One of the rudest things one can do on a boat is to bring aboard flowers. Considered grave omens of bad luck, flowers, which are also used at funerals, are for this reason never allowed on a vessel.
It turns out there is a reason behind the sailor and pirate look we have all become so familiar with and it is steeped deeply in superstition. From Popeye to Jack Sparrow, the iconic pirate image includes two significant elements: tattoos and earrings. Tattoos were believed to protect against drowning and shipwreck and secure a safe return. Sailors in World War II would tattoo a pig and a rooster on either foot in the hopes it would keep them from drowning. The superstition is derived from the fact that when ships transporting animals went down, their crates would float, leaving such animals as the sole survivors. As for earrings, it was believed wearing an earring would not only protect against drowning but also alleviate symptoms of rheumatism and seasickness. Having an ear pierced was also believed to improve eyesight in the opposite eye.

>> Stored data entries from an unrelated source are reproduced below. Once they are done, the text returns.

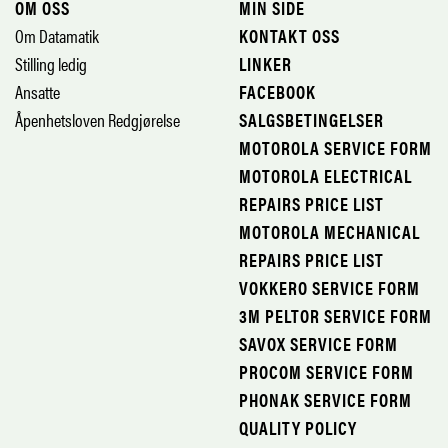
OM OSS
MIN SIDE
Om Datamatik
KONTAKT OSS
Stilling ledig
LINKER
Ansatte
FACEBOOK
Åpenhetsloven Redgjørelse
SALGSBETINGELSER
MOTOROLA SERVICE FORM
MOTOROLA ELECTRICAL
REPAIRS PRICE LIST
MOTOROLA MECHANICAL
REPAIRS PRICE LIST
VOKKERO SERVICE FORM
3M PELTOR SERVICE FORM
SAVOX SERVICE FORM
PROCOM SERVICE FORM
PHONAK SERVICE FORM
QUALITY POLICY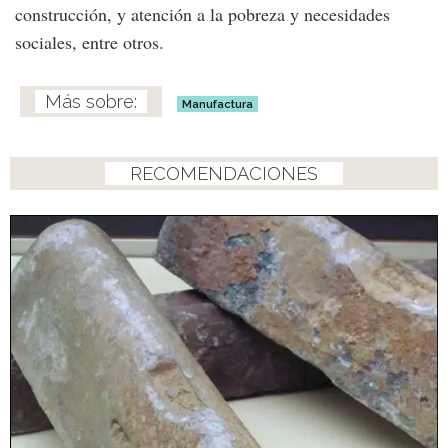
construcción, y atención a la pobreza y necesidades
sociales, entre otros.
Manufactura
RECOMENDACIONES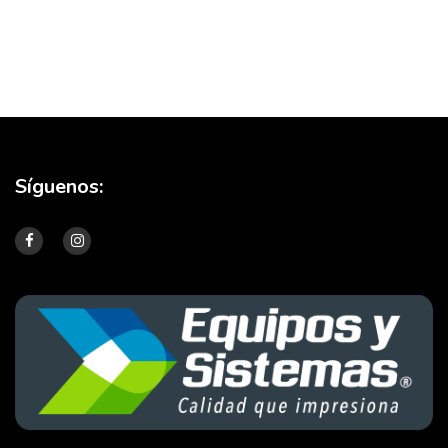
Síguenos: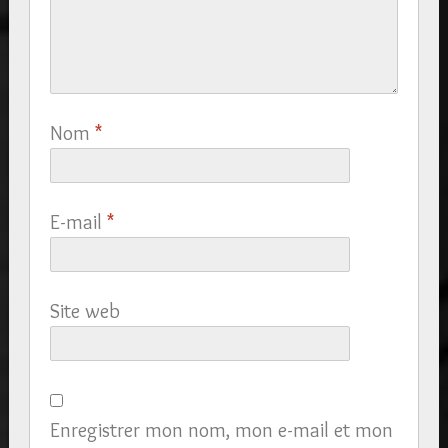
Nom
*
E-mail
*
Site web
Enregistrer mon nom, mon e-mail et mon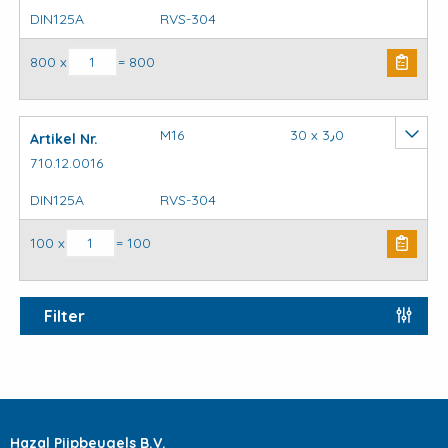
DIN125A
RVS-304
Sluitring DIN125A RVS-304 aantal
800 x
= 800
M16
30 x 3٫0
Artikel Nr.
710.12.0016
DIN125A
RVS-304
Sluitring DIN125A RVS-304 aantal
100 x
= 100
Filter
Hazal Pijpbeugels B.V.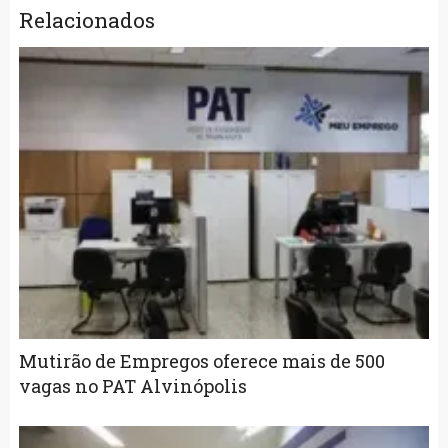
Relacionados
Mutirão de Empregos oferece mais de 500
vagas no PAT Alvinópolis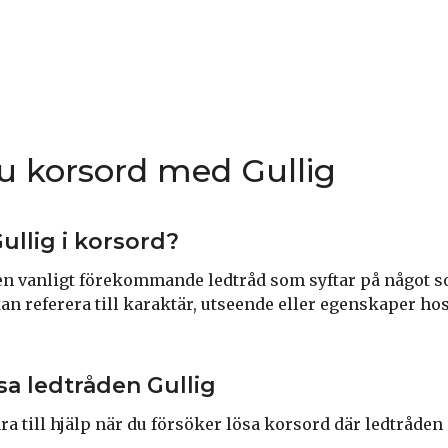
du korsord med Gullig
ullig i korsord?
 en vanligt förekommande ledtråd som syftar på något s
kan referera till karaktär, utseende eller egenskaper ho
ösa ledtråden Gullig
ra till hjälp när du försöker lösa korsord där ledtråden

Myth or not, the earrings did serve a number of practical purposes; pirates would hang wax on their earrings to use as earplugs when cannons were shot and if a pirate washed wash ashore, the gold hook served as payment for the proper burial. The reason pirates and sailors, in general, tend to have beards is due to the superstition that cutting hair, shaving or trimming one’s nails could insult the sea god Neptune, which would surely bring about a grim fate in the journey. On a final note, the eye patch preferred by certain pirates was just that, a preference. Supposedly they would wear them to allow them to quickly adapt to the darkness below deck.